My neighbors where I currently live I notice they keep their distance from me and its only hi and bye most of the time, the only time I don't have problems is I have learned if I keep to myself, also I don't want to be view as a loner but its out of choice because of too many things that have gone on in the past.

Also as far as being in a social group of NT I do feel like I am invisible to people, they will talk to me but then everyones talking and I am off to the side not having any social interaction.



You know.. that's part of life... (i hate that part by the way). I've felt "left out" many times before, I think that even if social interactions are hurting you, you can always learn something from it, and become stronger. I am NT and was never the "coolest kid" but the grown up I am today is waaaay different then the kid I was (shy and secluded) because I stopped hiding, and started faking that i was confident... hopefully this helps :)



Skilpadde
Veteran
Veteran

User avatar

Joined: 7 Dec 2008
Age: 46
Gender: Female
Posts: 27,019

10 Jan 2014, 12:11 am

Ashariel wrote:
But I do enjoy having people to talk to online, so I just stick with that! :)

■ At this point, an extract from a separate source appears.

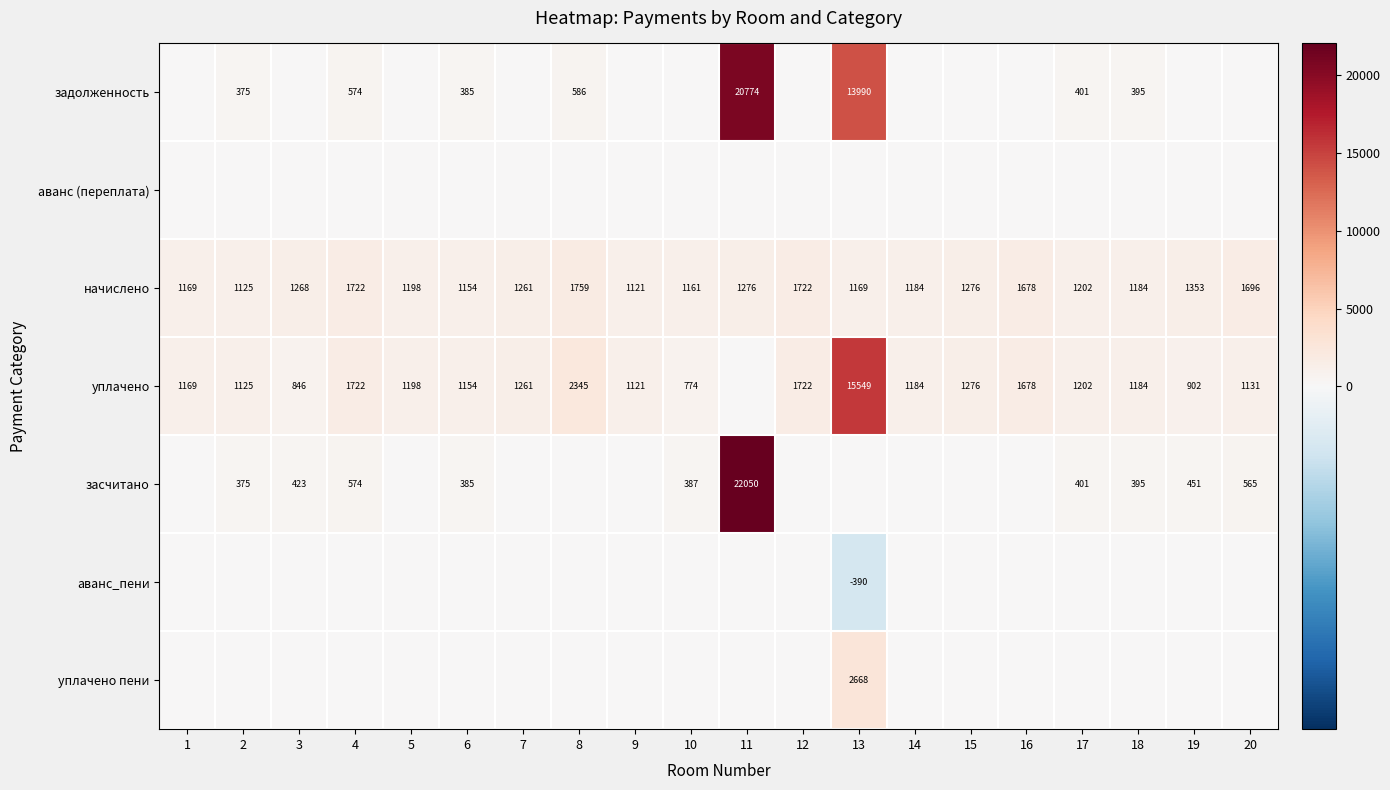

What is the highest value of the начислено series?

1759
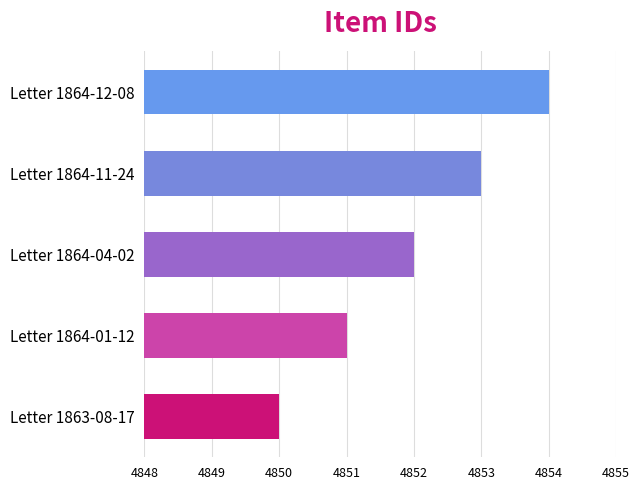

Reading bottom to top, what are all the values shown in this chart?

Letter 1863-08-17=4850	Letter 1864-01-12=4851	Letter 1864-04-02=4852	Letter 1864-11-24=4853	Letter 1864-12-08=4854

Yeah, the net FTW! I seriously don't know where I'd be without it.


_________________
BOLTZ 17/3 2012 - 12/11 2020
Beautiful, sweet, gentle, playful, loyal
simply the best and one of a kind
love you and miss you, dear boy

Stop the wolf kills! https://www.thepetitionsite.com/takeact ... 3091429765


slw1990
Veteran
Veteran

User avatar

Joined: 9 Jan 2014
Age: 33
Gender: Female
Posts: 1,406

14 Jan 2014, 11:54 pm

I agree and think it depends who you socialize with. I have a lot of bad experiences with people too and feel paranoid around a lot of them. I get rejected a lot too so I stay away from them unless they seem like someone I can trust. Most of the time it seems like I feel most comfortable around people older than me, but it just depends on the person.